It imports raw materials like textile fabrics for manufacture into finished garments which it then exports back to its foreign suppliers. Under RA 3137, all importations of textile fabrics received by Island Garment are exempt from duties and special import taxes. However, its net income as embroidery contractor consisting of payments received from foreign suppliers is subject to income tax. Respondent was assessed with deficiency taxes of Php335,787.93 and Php291,402.01 representing advance sales tax, for textiles allegedly sold in the local market instead of being re-exported back to respondent corporation's foreign suppliers as finished goods. Respondent filed its protest and the hearing officer of the Appellate Division of the BIR recommended canceling the assessments but the BIR Commissioner denied the protest despite such recommendation. Issue: 1)W/N Island garment filed within 30 day period with CIR 2)W/N Island Garment is liable to pay Held: 1) YES. The letter sent by Island Garment questioning the mathematical computation used by the Commissioner in its letter dated 23 September 1969 was a valid motion for reconsideration because it raises new and valid issues and as stated in Section 11 of Rep. Act No.1125, the period for the perfection of an appeal to the Court of Tax Appeals is thirty (30) days from receipt of an adverse decision or ruling of the Commissioner of Internal Revenue, Collector of Customs or any provincial or city Board of Assessment Appeals. the appealable decision is the letter of the petitioner dated 8 August 1969. The respondent corporation received this letter on 23 September 1969, and, on 9 October 1969, or after the lapse of sixteen (16)

• TASK DESCRIPTION: Continue the case digest on Island Garment's tax assessment, picking up right after its last words.

• RECORD SET:
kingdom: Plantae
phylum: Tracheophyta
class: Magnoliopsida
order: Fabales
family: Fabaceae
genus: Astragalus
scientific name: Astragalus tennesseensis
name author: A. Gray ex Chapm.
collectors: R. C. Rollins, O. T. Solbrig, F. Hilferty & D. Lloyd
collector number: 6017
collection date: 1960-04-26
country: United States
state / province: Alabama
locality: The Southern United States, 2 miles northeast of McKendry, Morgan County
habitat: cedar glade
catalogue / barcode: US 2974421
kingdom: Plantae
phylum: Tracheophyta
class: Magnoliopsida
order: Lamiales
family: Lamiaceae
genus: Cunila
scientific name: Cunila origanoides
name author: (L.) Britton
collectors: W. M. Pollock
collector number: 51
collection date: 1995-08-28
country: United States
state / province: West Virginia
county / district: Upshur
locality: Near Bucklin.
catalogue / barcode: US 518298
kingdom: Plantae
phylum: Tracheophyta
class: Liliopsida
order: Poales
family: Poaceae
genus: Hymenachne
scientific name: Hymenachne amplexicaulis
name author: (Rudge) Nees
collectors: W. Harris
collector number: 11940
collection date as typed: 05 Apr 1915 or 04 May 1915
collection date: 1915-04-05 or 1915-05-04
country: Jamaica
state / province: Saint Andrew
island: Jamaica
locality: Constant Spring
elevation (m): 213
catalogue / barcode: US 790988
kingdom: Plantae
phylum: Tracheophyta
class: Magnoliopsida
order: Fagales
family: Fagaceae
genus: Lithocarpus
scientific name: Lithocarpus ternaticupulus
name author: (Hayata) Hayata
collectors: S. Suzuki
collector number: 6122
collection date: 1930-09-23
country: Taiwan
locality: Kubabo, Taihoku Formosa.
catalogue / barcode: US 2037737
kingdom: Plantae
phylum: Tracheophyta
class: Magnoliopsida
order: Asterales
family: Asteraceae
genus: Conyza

• RESULT OF THE EXERCISE:
days, the corporation filed the written request for reconsideration, also dated 23 September 1969. 2) NO. Deficiency taxes was for the alleged over declared and unsupported exportations during 1962 & 1963. Commissioners assessments were based on inferences and presumptions claiming that it was impossible for the respondent to re-export in said boxes the total number pieces it claims to have manufactured. Assessments were made on mere approximations and calculations. (basically Comm. was claiming that it was impossible to fit so much number of garment in so much number of boxes.) Of importance here is the kind and nature of the garments manufactured and exported by petitioner. They consists, among others, of ladies blouses, ladies pajamas, children's dresses, men's and boy's polo shirts and negligee, of different sizes and, of course, consuming per piece varying number of yards of imported textiles. And by their very nature, these clothing apparels are generally flimsy and can be compressed. The fact that a dozen of the same or similar finished garments consumes so much number of yards of imported textiles and occupies a certain volume of space in a carton does not therefore provide a sufficient inference that a dozen of other or different kind or kinds of finished apparels also consumes the same number of yards of imported textiles and occupies the same volume of space inside the same carton.